- Born: 5 April 1958 Wuhan, Hubei, China
- Died: 13 February 2020 (aged 61) Wuhan, Hubei, China
- Known for: Painting

Chinese name
- Chinese: 刘寿祥
- Traditional Chinese: 劉壽祥

Standard Mandarin
- Hanyu Pinyin: Liú Shòuxiáng

= Liu Shouxiang =

Chinese watercolor painter (1958–2020)

Liu Shouxiang (刘寿祥, 5 April 1958 – 13 February 2020) was a Chinese watercolor painter and professor at the Hubei Institute of Fine Arts. His work won many awards and was collected by many art museums. He was also a member of the China Democratic League.

== Biography ==
Liu was born in Wuhan.
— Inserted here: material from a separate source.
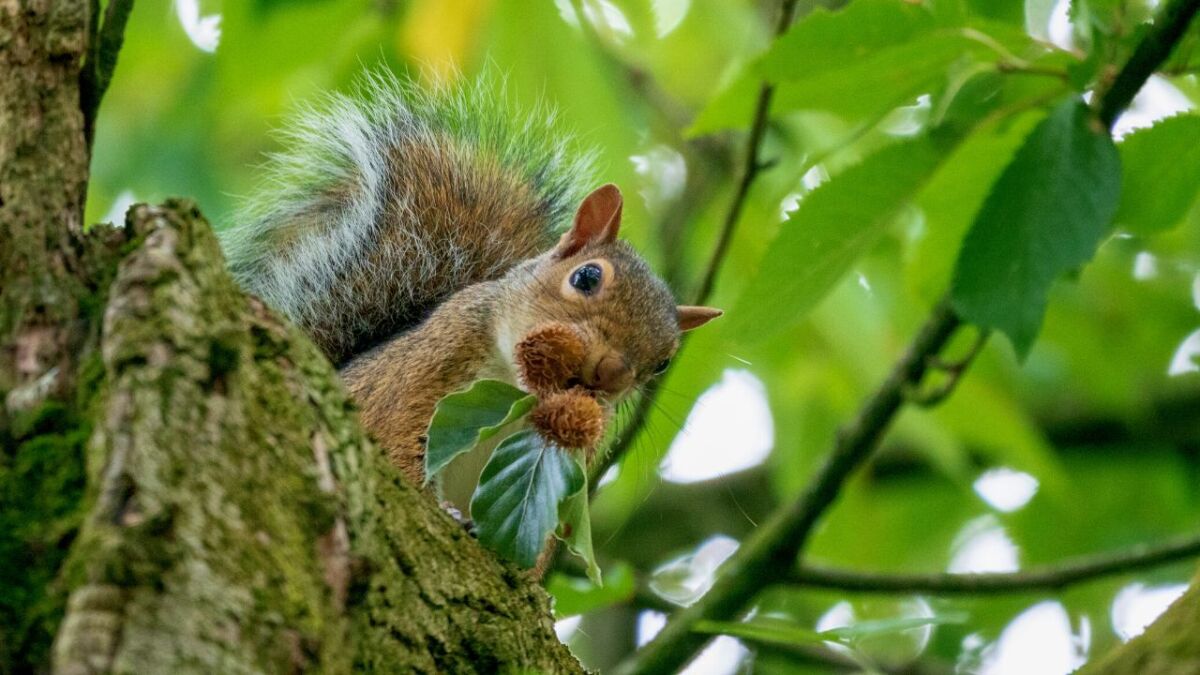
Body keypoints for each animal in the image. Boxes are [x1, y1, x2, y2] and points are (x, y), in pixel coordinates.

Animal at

In 1981, he graduated from the Hubei Institute of Fine Arts in the Department of Fine Arts, majored in teaching. He stayed in school and served as the director of the Department of Fine Arts Education. In 1987, he founded the Department of Watercolor Painting in the Hubei Institute of Technology Teachers' Department. In 2009, he established a watercolor painting department and served as the head of the department. He was the first person to set up a watercolor painting department in a Chinese art college. Liu's technique, in particular his ability to shade colors achieved the same depth and diversity in scale as seen in many oil paintings. According to Fan Feng, director of Wuhan Art Museum, Liu's paintings have a smart arrangement of space and shapes that makes them "full of motion and a sense of rhythm"; for him, Liu "paid great attention to nuances and expressed in his artworks that all things on Earth possess a sensibility and a beauty of their own". He retired in 2018. In the same year, Hubei University hired Liu as a distinguished professor.

On 17 January 2020, Liu went to Zhuhai for an exhibition, not knowing he had contracted coronavirus disease 2019. At 5 am on 13 February, Liu Shouxiang died of coronavirus in Wuhan Jinyintan Hospital at the age of 61. His daughter and son-in-law were also hospitalized with the virus.